Il coronavirus è arrivato in questa regione già afflitta da varie calamità. Ora farà la sua parte. Perché il resto, cioè costruire società con un abisso profondo tra classi alte e basse, è già stato fatto da decenni.
(Traduzione di Federico Ferrone)
Cosa succede nel resto dell’America Latina
Al momento sono 17 i paesi latinoamericani con casi confermati di Covid-19. Ecco le misure che hanno adottato finora:
- Argentina È il paese dove c’è stato il primo morto per Covid-19 nel continente. Il 15 marzo il governo ha chiuso tutte le scuole e le università per 14 giorni e ha chiuso le frontiere per un mese.
- Bolivia Finora i casi confermati sono 11. Il governo ha dichiarato l’emergenza nazionale e ha chiuso tutte le scuole fino al 31 marzo. Inoltre ha dispiegato 10mila agenti di polizia alle frontiere.
- Brasile I contagiati al momento sono 200. Il governo di Jair Bolsonaro è stato criticato per non aver preso sul serio i rischi dell’epidemia. Alcuni stati, tra cui quello di São Paulo, hanno deciso di agire autonomamente e hanno preso misure più severe.
- Colombia I casi confermati sono circa quaranta. Il governo ha annunciato lo stato d’emergenza sanitaria fino al 30 marzo. Inoltre ha chiuso la frontiera con il Venezuela e ha cancellato i voli provenienti da Europa e Asia. Sono vietati gli eventi pubblici con più di 500 persone. La Colombia è uno dei paesi più colpiti dal crollo delle borse, per questo il governo ha annunciato tagli alle tasse e sussidi per i settori più colpiti, a cominciare dal turismo.
- Costa Rica Ci sono almeno 30 casi confermati. Sono state chiuse le scuole per almeno 14 giorni e sospesi i viaggi all’estero degli impiegati pubblici.
- Cuba Ci sarebbero quattro casi confermati. I voli in arrivo non sono stati cancellati, ma sono aumentati i controlli su chi proviene da Italia, Cina, Iran, Giappone, Corea del Sud, Germania, Francia e Stati Uniti.
- Cile Nel paese ci sono decine di casi confermati. Il 15 marzo il governo ha chiuso le scuole e le università per 14 giorni e ha bloccato le visite alle case di riposo per trenta giorni. A partire dal 18 marzo saranno vietati gli eventi pubblici con più di 200 persone.
- Ecuador Ci sono circa trenta casi confermati. Chi torna dalle zone a rischio, tra cui Italia, Spagna e Cina, deve restare in casa per 14 giorni. Sono state chiuse le scuole e vietati gli eventi pubblici.
- Guatemala Finora un caso registrato. È vietato l’ingresso di persone che arrivano da Cina, Iran, Italia, Spagna e Corea del Sud.
- Honduras I contagiati al momento sono sei. Il 15 marzo il governo ha ordinato ai lavoratori del settore pubblico e privato di restare a casa, ha deciso di bloccare temporaneamente tutti i voli e ha sospeso i trasporti pubblici. Queste misure dureranno sette giorni.
- Messico Ci sono circa 50 casi confermati. Il governo ha sospeso le attività scolastiche fino al 20 aprile. Non ci sono restrizioni sui voli in arrivo, ma solo controlli maggiori per i passeggeri dei voli internazionali.
- Panama I casi confermati sono circa 50. Il presidente ha dichiarato lo stato d’emergenza nazionale e ha annunciato misure per sostenere le imprese.
- Paraguay Al momento ci sono circa dieci casi confermati. Il governo ha sospeso temporaneamente le attività scolastiche e gli eventi pubblici.

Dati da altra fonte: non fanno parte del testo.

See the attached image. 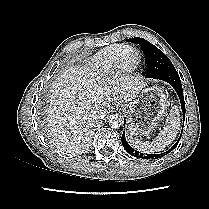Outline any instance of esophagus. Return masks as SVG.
Listing matches in <instances>:
<instances>
[{
    "label": "esophagus",
    "instance_id": "obj_1",
    "mask_svg": "<svg viewBox=\"0 0 209 209\" xmlns=\"http://www.w3.org/2000/svg\"><path fill=\"white\" fill-rule=\"evenodd\" d=\"M118 107H119L118 104L114 105V109H118Z\"/></svg>",
    "mask_w": 209,
    "mask_h": 209
}]
</instances>
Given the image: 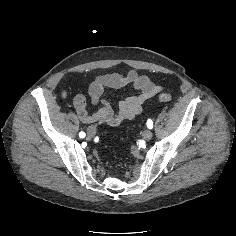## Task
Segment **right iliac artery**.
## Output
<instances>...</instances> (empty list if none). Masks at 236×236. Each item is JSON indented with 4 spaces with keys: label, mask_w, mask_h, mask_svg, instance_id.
Returning a JSON list of instances; mask_svg holds the SVG:
<instances>
[{
    "label": "right iliac artery",
    "mask_w": 236,
    "mask_h": 236,
    "mask_svg": "<svg viewBox=\"0 0 236 236\" xmlns=\"http://www.w3.org/2000/svg\"><path fill=\"white\" fill-rule=\"evenodd\" d=\"M85 135H86V134H85L84 132H80V133H79V137H80V138H84Z\"/></svg>",
    "instance_id": "right-iliac-artery-1"
}]
</instances>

- Perù È uno dei paesi più colpiti. Il presidente ha chiuso le frontiere per 15 giorni e imposto una quarantena generale. Cancellati i voli da Europa e Spagna e ritardato l’inizio dell’anno scolastico, previsto per il 30 marzo.

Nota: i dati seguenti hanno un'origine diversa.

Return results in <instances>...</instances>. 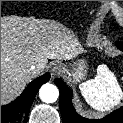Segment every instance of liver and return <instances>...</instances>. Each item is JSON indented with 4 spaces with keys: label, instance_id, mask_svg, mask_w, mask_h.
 <instances>
[{
    "label": "liver",
    "instance_id": "1",
    "mask_svg": "<svg viewBox=\"0 0 123 123\" xmlns=\"http://www.w3.org/2000/svg\"><path fill=\"white\" fill-rule=\"evenodd\" d=\"M82 51L75 35L49 21L1 17V104L13 100L48 59L70 60ZM36 65V70L29 68Z\"/></svg>",
    "mask_w": 123,
    "mask_h": 123
}]
</instances>
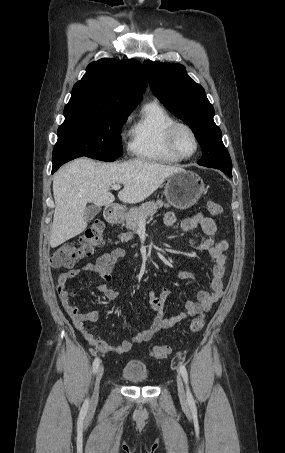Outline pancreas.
Returning <instances> with one entry per match:
<instances>
[{"label":"pancreas","instance_id":"pancreas-1","mask_svg":"<svg viewBox=\"0 0 285 453\" xmlns=\"http://www.w3.org/2000/svg\"><path fill=\"white\" fill-rule=\"evenodd\" d=\"M163 206L166 208L169 207V205L165 204L162 200H157L145 202L138 208H131L125 214L126 223L123 225H125L128 230L135 231L142 220H146L148 216L155 214L158 208H161ZM119 237L122 242H127L128 240L132 239L133 236L131 233H127L121 234Z\"/></svg>","mask_w":285,"mask_h":453}]
</instances>
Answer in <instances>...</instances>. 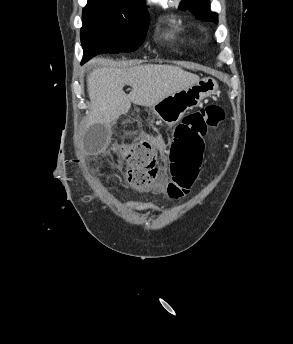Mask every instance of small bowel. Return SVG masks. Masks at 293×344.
<instances>
[{
  "instance_id": "obj_1",
  "label": "small bowel",
  "mask_w": 293,
  "mask_h": 344,
  "mask_svg": "<svg viewBox=\"0 0 293 344\" xmlns=\"http://www.w3.org/2000/svg\"><path fill=\"white\" fill-rule=\"evenodd\" d=\"M142 137H144V135H141ZM150 140L153 141L154 146L156 148V150H158L159 152H164L166 150V144L164 143L163 139L161 137H148ZM156 166L154 164L153 168H152V174L153 171L155 170ZM200 169L198 170L199 173ZM132 209H135L137 211H147L151 208L150 204L148 202H137L134 203L130 206Z\"/></svg>"
}]
</instances>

- Repubblica Dominicana Il 15 marzo i casi registrati erano nove. Il governo ha sospeso l’attività scolastica negli istituti pubblici e privati in questi giorni per disinfettare le aule.

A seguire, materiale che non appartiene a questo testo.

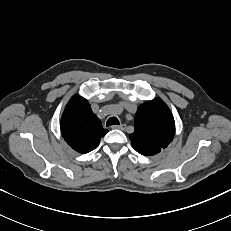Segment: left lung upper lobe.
<instances>
[{
	"instance_id": "obj_1",
	"label": "left lung upper lobe",
	"mask_w": 231,
	"mask_h": 231,
	"mask_svg": "<svg viewBox=\"0 0 231 231\" xmlns=\"http://www.w3.org/2000/svg\"><path fill=\"white\" fill-rule=\"evenodd\" d=\"M130 135L133 148L142 155H154L173 140L175 122L167 105L158 98L141 104Z\"/></svg>"
}]
</instances>
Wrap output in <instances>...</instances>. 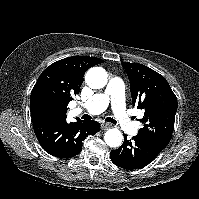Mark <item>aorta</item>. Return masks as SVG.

- Uruguay Il 13 marzo ha annunciato di avere i primi casi. Il governo ha chiuso le scuole per due settimane e ha vietato gli assembramenti pubblici.
- Venezuela Finora i casi sono circa dieci. Il presidente ha imposto la quarantena in sei province. Inoltre ha cancellato i voli dall’Europa, dalla Colombia, da Panama e della Repubblica Dominicana.